YOUR TASK → Look for the line containing "(3,3'-diaminobenzidine) immunohistochemical staining" in the listing below; from there, output every line exactly, the last one included.

INPUT FOR THIS TASK →
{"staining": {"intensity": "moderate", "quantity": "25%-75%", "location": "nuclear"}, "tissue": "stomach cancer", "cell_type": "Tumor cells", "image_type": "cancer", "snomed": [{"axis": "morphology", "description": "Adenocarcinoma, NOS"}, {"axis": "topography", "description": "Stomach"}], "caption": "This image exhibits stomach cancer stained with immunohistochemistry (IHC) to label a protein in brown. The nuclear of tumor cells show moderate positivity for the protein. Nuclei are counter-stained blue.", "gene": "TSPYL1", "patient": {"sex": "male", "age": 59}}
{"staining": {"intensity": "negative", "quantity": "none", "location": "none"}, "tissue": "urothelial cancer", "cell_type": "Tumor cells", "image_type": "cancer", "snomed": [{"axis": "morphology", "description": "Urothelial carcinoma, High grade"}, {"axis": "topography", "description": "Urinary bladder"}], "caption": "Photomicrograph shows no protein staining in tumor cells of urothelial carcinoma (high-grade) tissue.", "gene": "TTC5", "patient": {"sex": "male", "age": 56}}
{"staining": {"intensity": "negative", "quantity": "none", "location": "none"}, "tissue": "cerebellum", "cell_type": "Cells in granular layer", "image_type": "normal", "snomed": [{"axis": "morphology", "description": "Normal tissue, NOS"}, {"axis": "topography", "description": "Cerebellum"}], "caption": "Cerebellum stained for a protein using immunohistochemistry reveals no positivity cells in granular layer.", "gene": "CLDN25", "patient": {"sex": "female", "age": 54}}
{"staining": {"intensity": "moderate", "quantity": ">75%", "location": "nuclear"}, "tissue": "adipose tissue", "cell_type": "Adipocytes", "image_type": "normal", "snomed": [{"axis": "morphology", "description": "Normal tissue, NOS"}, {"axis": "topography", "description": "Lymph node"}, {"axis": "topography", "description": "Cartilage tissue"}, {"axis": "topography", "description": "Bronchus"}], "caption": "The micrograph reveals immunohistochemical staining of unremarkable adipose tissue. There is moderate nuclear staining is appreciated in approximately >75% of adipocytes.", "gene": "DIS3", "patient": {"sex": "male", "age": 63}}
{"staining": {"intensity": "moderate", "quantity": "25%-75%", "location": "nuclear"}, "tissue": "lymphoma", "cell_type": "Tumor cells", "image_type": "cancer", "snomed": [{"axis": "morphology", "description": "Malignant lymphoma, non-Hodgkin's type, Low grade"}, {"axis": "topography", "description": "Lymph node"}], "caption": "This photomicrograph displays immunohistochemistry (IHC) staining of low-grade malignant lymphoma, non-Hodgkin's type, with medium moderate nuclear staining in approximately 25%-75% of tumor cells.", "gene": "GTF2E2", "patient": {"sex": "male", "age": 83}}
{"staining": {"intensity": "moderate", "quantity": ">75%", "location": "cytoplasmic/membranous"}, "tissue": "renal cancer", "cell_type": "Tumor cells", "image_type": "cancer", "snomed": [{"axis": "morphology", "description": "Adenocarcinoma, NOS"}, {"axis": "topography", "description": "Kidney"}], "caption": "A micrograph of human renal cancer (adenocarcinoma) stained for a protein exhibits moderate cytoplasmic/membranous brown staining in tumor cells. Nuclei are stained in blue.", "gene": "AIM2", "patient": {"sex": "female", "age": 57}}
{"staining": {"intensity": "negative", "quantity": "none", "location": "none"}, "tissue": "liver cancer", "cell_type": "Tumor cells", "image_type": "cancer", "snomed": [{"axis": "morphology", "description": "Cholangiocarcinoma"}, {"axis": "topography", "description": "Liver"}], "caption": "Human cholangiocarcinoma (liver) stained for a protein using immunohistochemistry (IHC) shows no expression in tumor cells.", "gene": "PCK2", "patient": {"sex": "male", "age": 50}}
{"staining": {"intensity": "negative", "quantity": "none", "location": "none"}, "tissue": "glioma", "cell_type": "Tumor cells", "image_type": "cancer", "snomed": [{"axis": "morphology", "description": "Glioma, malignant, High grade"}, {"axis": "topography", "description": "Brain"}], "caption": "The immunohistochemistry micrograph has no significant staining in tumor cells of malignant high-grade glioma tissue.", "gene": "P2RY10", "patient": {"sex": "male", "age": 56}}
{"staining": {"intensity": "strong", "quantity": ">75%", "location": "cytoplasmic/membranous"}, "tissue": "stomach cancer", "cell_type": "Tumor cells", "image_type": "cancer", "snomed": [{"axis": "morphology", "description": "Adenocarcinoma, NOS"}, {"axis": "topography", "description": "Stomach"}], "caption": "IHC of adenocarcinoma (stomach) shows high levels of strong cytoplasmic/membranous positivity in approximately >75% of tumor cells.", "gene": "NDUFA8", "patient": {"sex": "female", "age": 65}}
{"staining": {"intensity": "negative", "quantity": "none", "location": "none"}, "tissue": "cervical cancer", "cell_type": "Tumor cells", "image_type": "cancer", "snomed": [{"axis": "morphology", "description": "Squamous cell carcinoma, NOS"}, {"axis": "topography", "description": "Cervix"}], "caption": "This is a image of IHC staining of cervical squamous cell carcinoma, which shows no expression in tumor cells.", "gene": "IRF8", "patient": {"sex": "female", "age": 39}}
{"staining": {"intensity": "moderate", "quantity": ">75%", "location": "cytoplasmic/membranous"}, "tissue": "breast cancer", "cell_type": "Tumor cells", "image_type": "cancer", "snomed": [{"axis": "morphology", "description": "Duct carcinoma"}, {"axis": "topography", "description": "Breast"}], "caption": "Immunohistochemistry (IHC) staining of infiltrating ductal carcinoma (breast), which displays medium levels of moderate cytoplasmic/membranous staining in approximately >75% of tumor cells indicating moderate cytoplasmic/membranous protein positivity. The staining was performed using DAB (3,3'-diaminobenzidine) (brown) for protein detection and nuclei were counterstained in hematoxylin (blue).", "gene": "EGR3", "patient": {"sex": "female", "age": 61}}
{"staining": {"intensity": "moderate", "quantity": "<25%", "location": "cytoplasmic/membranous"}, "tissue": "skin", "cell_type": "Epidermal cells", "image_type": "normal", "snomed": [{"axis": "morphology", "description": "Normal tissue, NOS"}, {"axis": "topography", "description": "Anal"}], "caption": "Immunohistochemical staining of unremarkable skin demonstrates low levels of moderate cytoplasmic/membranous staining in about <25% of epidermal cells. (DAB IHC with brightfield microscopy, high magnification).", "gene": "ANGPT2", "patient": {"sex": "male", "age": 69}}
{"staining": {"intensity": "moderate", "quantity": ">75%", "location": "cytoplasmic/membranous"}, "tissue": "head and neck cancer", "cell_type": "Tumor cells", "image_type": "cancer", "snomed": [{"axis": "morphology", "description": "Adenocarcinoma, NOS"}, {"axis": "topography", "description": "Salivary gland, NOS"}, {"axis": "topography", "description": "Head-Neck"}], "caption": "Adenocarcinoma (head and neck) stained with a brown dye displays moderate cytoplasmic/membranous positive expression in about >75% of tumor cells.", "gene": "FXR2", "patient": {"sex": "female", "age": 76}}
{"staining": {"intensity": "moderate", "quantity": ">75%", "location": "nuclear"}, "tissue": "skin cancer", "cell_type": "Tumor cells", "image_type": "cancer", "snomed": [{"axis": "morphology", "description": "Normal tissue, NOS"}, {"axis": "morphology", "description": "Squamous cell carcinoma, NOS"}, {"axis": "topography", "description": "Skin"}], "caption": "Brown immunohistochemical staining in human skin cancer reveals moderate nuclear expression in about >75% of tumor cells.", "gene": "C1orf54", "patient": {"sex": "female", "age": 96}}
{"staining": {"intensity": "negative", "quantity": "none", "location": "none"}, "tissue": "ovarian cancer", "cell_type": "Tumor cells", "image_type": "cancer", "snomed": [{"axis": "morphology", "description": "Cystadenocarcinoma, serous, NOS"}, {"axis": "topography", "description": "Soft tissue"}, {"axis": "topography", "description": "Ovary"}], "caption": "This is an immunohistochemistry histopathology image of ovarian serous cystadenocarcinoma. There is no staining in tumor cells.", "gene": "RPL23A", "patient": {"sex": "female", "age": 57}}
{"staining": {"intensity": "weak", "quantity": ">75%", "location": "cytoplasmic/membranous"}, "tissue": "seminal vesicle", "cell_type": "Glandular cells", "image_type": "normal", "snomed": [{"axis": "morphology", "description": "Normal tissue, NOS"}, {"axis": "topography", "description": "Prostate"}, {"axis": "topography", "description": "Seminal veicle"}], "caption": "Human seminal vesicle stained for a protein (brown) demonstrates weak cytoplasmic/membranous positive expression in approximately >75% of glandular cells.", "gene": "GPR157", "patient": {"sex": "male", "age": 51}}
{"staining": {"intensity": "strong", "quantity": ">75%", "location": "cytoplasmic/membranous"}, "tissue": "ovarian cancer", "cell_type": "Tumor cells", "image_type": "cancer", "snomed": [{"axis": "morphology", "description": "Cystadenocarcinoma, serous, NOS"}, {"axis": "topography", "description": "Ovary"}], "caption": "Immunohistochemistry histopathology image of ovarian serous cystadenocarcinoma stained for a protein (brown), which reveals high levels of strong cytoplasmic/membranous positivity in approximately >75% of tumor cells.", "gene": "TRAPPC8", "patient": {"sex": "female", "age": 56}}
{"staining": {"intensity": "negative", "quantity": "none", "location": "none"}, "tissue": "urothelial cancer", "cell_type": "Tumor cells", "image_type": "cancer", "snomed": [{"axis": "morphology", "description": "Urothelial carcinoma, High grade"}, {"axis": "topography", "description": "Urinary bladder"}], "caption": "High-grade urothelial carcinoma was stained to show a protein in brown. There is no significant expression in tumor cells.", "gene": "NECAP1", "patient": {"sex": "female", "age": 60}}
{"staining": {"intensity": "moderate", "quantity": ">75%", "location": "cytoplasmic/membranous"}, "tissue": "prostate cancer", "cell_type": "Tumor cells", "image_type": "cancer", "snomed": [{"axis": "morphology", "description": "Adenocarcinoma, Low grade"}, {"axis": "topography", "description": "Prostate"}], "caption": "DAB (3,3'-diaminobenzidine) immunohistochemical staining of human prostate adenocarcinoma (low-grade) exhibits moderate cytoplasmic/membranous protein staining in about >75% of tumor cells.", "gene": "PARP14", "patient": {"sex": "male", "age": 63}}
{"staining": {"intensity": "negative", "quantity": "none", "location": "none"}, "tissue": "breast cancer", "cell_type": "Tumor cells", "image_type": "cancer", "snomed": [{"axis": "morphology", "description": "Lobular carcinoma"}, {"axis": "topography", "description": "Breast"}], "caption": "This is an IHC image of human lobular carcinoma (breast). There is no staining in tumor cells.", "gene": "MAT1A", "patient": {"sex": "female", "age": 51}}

YOUR SOLUTION →
{"staining": {"intensity": "moderate", "quantity": ">75%", "location": "cytoplasmic/membranous"}, "tissue": "prostate cancer", "cell_type": "Tumor cells", "image_type": "cancer", "snomed": [{"axis": "morphology", "description": "Adenocarcinoma, Low grade"}, {"axis": "topography", "description": "Prostate"}], "caption": "DAB (3,3'-diaminobenzidine) immunohistochemical staining of human prostate adenocarcinoma (low-grade) exhibits moderate cytoplasmic/membranous protein staining in about >75% of tumor cells.", "gene": "PARP14", "patient": {"sex": "male", "age": 63}}
{"staining": {"intensity": "negative", "quantity": "none", "location": "none"}, "tissue": "breast cancer", "cell_type": "Tumor cells", "image_type": "cancer", "snomed": [{"axis": "morphology", "description": "Lobular carcinoma"}, {"axis": "topography", "description": "Breast"}], "caption": "This is an IHC image of human lobular carcinoma (breast). There is no staining in tumor cells.", "gene": "MAT1A", "patient": {"sex": "female", "age": 51}}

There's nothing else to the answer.